PROBLEM REQUIREMENTS - Search each line below for "KiCad", then return the lines where it appears.

Design files in plain text
--- START ---
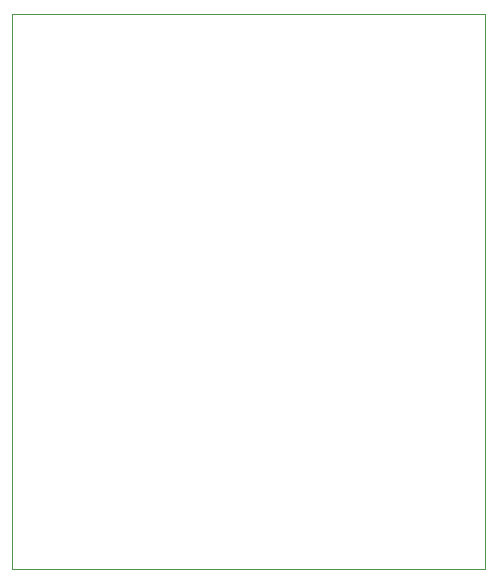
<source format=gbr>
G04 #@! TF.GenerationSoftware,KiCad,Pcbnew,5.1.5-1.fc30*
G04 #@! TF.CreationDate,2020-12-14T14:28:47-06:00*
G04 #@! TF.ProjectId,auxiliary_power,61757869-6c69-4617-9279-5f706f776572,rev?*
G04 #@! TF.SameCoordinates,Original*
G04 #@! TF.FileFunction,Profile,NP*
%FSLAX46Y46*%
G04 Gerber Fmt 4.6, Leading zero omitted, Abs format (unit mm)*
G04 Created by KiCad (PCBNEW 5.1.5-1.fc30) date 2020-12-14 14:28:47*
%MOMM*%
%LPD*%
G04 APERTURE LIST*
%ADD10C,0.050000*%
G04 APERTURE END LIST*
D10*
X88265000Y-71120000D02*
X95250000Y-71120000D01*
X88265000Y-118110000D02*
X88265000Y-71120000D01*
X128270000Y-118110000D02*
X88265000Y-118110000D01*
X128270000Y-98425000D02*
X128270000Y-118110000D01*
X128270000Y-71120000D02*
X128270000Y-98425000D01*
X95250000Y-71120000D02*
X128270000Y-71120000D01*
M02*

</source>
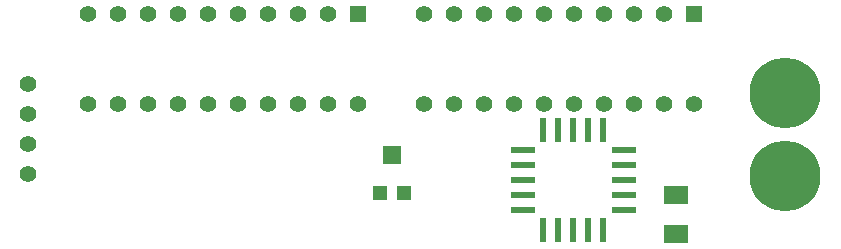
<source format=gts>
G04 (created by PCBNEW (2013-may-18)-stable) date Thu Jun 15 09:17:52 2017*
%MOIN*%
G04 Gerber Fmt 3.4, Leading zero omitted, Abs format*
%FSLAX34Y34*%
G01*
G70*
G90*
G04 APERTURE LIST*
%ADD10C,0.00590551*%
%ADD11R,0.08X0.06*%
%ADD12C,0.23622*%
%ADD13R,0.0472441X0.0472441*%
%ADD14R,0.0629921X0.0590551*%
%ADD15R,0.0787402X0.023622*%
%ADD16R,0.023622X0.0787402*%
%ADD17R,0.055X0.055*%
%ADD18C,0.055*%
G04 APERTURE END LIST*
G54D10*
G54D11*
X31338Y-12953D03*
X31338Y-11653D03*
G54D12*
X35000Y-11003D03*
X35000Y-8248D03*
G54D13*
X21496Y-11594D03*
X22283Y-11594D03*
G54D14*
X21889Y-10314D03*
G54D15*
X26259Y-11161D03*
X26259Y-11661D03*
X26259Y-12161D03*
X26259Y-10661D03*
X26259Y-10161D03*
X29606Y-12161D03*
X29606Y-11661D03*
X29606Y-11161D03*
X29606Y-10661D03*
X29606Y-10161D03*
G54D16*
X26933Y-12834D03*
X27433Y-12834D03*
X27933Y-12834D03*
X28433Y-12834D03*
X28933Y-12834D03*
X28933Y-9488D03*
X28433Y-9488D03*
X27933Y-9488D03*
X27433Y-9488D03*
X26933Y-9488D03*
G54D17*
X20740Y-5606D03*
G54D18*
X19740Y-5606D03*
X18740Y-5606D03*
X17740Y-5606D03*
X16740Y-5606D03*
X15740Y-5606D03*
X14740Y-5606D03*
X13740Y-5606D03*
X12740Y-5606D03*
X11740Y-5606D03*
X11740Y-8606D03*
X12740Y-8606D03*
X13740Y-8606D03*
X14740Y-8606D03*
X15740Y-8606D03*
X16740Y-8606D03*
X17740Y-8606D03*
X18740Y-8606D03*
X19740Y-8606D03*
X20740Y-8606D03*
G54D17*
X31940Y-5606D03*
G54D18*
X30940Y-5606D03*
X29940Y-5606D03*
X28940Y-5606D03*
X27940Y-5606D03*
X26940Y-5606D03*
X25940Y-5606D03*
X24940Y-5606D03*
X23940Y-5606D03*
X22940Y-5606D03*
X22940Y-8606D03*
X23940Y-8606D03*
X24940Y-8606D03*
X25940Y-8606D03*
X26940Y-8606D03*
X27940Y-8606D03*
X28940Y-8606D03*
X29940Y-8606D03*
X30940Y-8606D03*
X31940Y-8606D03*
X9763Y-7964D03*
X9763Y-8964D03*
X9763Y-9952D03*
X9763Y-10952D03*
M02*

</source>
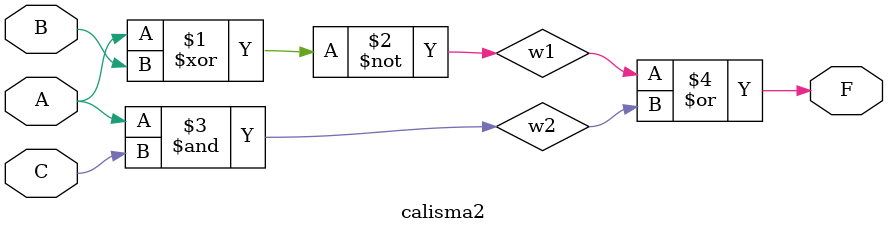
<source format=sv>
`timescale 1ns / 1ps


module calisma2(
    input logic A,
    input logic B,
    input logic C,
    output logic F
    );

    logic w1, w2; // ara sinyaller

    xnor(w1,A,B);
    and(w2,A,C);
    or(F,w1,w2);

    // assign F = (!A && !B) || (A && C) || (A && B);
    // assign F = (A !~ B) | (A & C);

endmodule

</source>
--- END ---
ANSWER SPACE -
G04 #@! TF.GenerationSoftware,KiCad,Pcbnew,5.1.5-1.fc30*
G04 Created by KiCad (PCBNEW 5.1.5-1.fc30) date 2020-12-14 14:28:47*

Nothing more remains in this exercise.